- Text excerpt:
┌──

Some 210,000 Teamster members work for UPS, the world's largest private parcel delivery company. In 1997 union members waged a decisive 15-day strike that shut the company down. The issue of the U.S. capitalists' growing use of temporary workers, who receive lower wages and often fewer benefits, galvanized support for the walkout among tens of millions of working people in the United States. Workers also demanded wage increases and rebuffed a company attack on the union pension plan. In addition to the wage rise, the union won a pledge from the company to convert 2,000 part-time jobs to full-time positions each year for five years.

Ken Hall, the co-chair of the bargaining committee in 1997, told the press that negotiations this year "have been moving forward at a very slow pace." The union strike vote is needed, he said, to help "step up the pace of negotiations. We have to send a message to the company that our members are serious and that our union is serious. These negotiations are not progressing at a pace to finish by July 31."

└──

- Raw data:

┌──

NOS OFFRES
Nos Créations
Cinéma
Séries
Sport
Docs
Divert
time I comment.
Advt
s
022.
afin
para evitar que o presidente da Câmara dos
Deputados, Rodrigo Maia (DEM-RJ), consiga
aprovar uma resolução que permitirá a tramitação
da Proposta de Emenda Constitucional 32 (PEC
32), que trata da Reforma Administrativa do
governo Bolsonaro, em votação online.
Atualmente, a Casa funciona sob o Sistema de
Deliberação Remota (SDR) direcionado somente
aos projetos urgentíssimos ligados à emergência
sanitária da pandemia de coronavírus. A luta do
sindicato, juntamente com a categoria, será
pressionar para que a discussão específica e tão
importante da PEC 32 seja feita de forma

└──
┌──

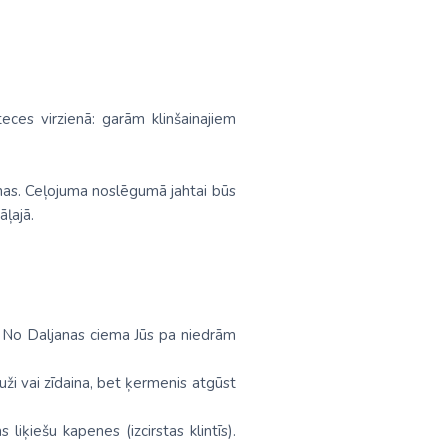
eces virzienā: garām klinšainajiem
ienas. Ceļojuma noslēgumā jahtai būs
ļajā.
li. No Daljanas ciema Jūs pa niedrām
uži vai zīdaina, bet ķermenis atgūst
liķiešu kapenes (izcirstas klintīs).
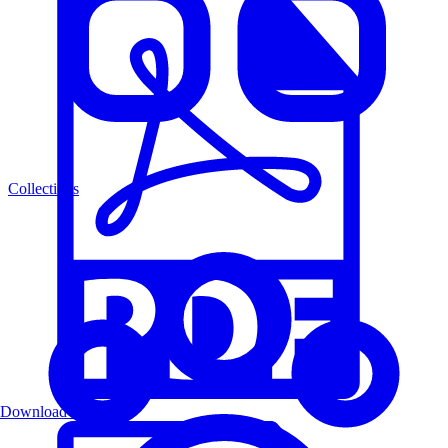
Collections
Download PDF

└──
┌──

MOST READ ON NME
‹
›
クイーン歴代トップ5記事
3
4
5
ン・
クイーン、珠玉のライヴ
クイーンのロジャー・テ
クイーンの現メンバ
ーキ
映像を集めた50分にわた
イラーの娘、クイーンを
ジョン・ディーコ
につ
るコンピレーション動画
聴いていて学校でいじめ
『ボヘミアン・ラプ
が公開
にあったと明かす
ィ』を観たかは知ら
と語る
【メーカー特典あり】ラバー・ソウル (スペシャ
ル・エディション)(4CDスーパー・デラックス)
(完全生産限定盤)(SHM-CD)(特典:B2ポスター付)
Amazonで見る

└──

- Work task 1:
Using the UPS strike text, answer each question on its own line:
(a) How many days did the 1997 strike last?
(b) How many part-time jobs did the company pledge to convert to full-time positions each year?
(c) By what date, according to Ken Hall, are the negotiations not progressing at a pace to finish?
- Work task 2:
Carry on the UPS strike text past its last sentence.

- Output 1:
(a) 15 days
(b) 2,000
(c) July 31

- Output 2:
The union has increased dues recently to build up a strike fund that will give union members a weekly amount ten times their hourly wage--an increase over the $55 they received in 1997.

After the union officials recommended approval of the strike authorization vote, the company settled a number of outstanding issues. Agreement was reached on about half of the 32 supplemental agreements, but the more substantial wage and other national issues are still outstanding.

The contract expires July 31. The union has established a website, www.trakups.org, where articles and updates on the negotiations can be found.